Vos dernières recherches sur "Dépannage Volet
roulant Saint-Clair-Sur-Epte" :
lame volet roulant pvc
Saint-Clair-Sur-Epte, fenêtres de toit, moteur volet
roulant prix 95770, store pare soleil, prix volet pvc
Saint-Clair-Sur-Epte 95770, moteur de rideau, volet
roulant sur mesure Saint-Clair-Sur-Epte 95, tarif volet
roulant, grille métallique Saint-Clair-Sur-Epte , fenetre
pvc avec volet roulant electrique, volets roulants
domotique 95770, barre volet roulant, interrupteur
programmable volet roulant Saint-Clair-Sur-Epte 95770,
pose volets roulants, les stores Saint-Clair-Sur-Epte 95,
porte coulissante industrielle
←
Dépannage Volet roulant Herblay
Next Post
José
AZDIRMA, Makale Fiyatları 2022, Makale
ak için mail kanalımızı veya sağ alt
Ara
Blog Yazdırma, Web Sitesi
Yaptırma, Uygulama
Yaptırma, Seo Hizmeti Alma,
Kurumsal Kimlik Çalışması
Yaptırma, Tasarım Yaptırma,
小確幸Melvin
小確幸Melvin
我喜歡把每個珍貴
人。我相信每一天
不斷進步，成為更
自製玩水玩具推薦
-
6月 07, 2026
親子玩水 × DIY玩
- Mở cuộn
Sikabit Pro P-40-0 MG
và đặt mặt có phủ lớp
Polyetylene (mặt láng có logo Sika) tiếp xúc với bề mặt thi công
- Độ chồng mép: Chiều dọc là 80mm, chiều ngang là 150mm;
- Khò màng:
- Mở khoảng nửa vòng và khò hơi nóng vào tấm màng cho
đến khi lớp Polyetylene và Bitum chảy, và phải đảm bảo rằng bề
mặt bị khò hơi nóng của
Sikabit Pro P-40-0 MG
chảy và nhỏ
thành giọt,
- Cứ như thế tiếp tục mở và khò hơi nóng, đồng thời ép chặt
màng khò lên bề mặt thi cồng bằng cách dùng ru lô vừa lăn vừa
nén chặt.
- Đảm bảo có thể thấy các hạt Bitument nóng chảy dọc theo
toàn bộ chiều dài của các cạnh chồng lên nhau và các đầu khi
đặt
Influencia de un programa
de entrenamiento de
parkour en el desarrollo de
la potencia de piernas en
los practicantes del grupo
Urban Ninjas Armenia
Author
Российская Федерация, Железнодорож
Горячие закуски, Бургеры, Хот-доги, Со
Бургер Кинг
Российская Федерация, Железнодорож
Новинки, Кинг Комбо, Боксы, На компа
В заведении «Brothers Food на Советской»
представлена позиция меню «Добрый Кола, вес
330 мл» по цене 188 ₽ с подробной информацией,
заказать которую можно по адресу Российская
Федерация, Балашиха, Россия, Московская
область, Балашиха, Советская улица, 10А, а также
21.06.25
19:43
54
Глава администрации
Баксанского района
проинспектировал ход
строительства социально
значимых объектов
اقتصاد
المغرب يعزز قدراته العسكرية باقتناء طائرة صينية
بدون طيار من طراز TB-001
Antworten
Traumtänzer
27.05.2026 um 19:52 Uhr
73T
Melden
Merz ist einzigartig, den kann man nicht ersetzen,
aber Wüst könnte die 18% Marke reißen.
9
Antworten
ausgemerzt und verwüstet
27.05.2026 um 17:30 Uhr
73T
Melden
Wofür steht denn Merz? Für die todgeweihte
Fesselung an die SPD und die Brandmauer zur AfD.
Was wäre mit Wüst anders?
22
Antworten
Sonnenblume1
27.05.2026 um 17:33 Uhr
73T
━━━━━━━━━━━━━━━━━━━━━━━━━━━━━━
▶ [Task item] Set down every line of the records above once more, character for character and in the same order, with no changes.

▶ [Response box]
Vos dernières recherches sur "Dépannage Volet
roulant Saint-Clair-Sur-Epte" :
lame volet roulant pvc
Saint-Clair-Sur-Epte, fenêtres de toit, moteur volet
roulant prix 95770, store pare soleil, prix volet pvc
Saint-Clair-Sur-Epte 95770, moteur de rideau, volet
roulant sur mesure Saint-Clair-Sur-Epte 95, tarif volet
roulant, grille métallique Saint-Clair-Sur-Epte , fenetre
pvc avec volet roulant electrique, volets roulants
domotique 95770, barre volet roulant, interrupteur
programmable volet roulant Saint-Clair-Sur-Epte 95770,
pose volets roulants, les stores Saint-Clair-Sur-Epte 95,
porte coulissante industrielle
←
Dépannage Volet roulant Herblay
Next Post
José
AZDIRMA, Makale Fiyatları 2022, Makale
ak için mail kanalımızı veya sağ alt
Ara
Blog Yazdırma, Web Sitesi
Yaptırma, Uygulama
Yaptırma, Seo Hizmeti Alma,
Kurumsal Kimlik Çalışması
Yaptırma, Tasarım Yaptırma,
小確幸Melvin
小確幸Melvin
我喜歡把每個珍貴
人。我相信每一天
不斷進步，成為更
自製玩水玩具推薦
-
6月 07, 2026
親子玩水 × DIY玩
- Mở cuộn
Sikabit Pro P-40-0 MG
và đặt mặt có phủ lớp
Polyetylene (mặt láng có logo Sika) tiếp xúc với bề mặt thi công
- Độ chồng mép: Chiều dọc là 80mm, chiều ngang là 150mm;
- Khò màng:
- Mở khoảng nửa vòng và khò hơi nóng vào tấm màng cho
đến khi lớp Polyetylene và Bitum chảy, và phải đảm bảo rằng bề
mặt bị khò hơi nóng của
Sikabit Pro P-40-0 MG
chảy và nhỏ
thành giọt,
- Cứ như thế tiếp tục mở và khò hơi nóng, đồng thời ép chặt
màng khò lên bề mặt thi cồng bằng cách dùng ru lô vừa lăn vừa
nén chặt.
- Đảm bảo có thể thấy các hạt Bitument nóng chảy dọc theo
toàn bộ chiều dài của các cạnh chồng lên nhau và các đầu khi
đặt
Influencia de un programa
de entrenamiento de
parkour en el desarrollo de
la potencia de piernas en
los practicantes del grupo
Urban Ninjas Armenia
Author
Российская Федерация, Железнодорож
Горячие закуски, Бургеры, Хот-доги, Со
Бургер Кинг
Российская Федерация, Железнодорож
Новинки, Кинг Комбо, Боксы, На компа
В заведении «Brothers Food на Советской»
представлена позиция меню «Добрый Кола, вес
330 мл» по цене 188 ₽ с подробной информацией,
заказать которую можно по адресу Российская
Федерация, Балашиха, Россия, Московская
область, Балашиха, Советская улица, 10А, а также
21.06.25
19:43
54
Глава администрации
Баксанского района
проинспектировал ход
строительства социально
значимых объектов
اقتصاد
المغرب يعزز قدراته العسكرية باقتناء طائرة صينية
بدون طيار من طراز TB-001
Antworten
Traumtänzer
27.05.2026 um 19:52 Uhr
73T
Melden
Merz ist einzigartig, den kann man nicht ersetzen,
aber Wüst könnte die 18% Marke reißen.
9
Antworten
ausgemerzt und verwüstet
27.05.2026 um 17:30 Uhr
73T
Melden
Wofür steht denn Merz? Für die todgeweihte
Fesselung an die SPD und die Brandmauer zur AfD.
Was wäre mit Wüst anders?
22
Antworten
Sonnenblume1
27.05.2026 um 17:33 Uhr
73T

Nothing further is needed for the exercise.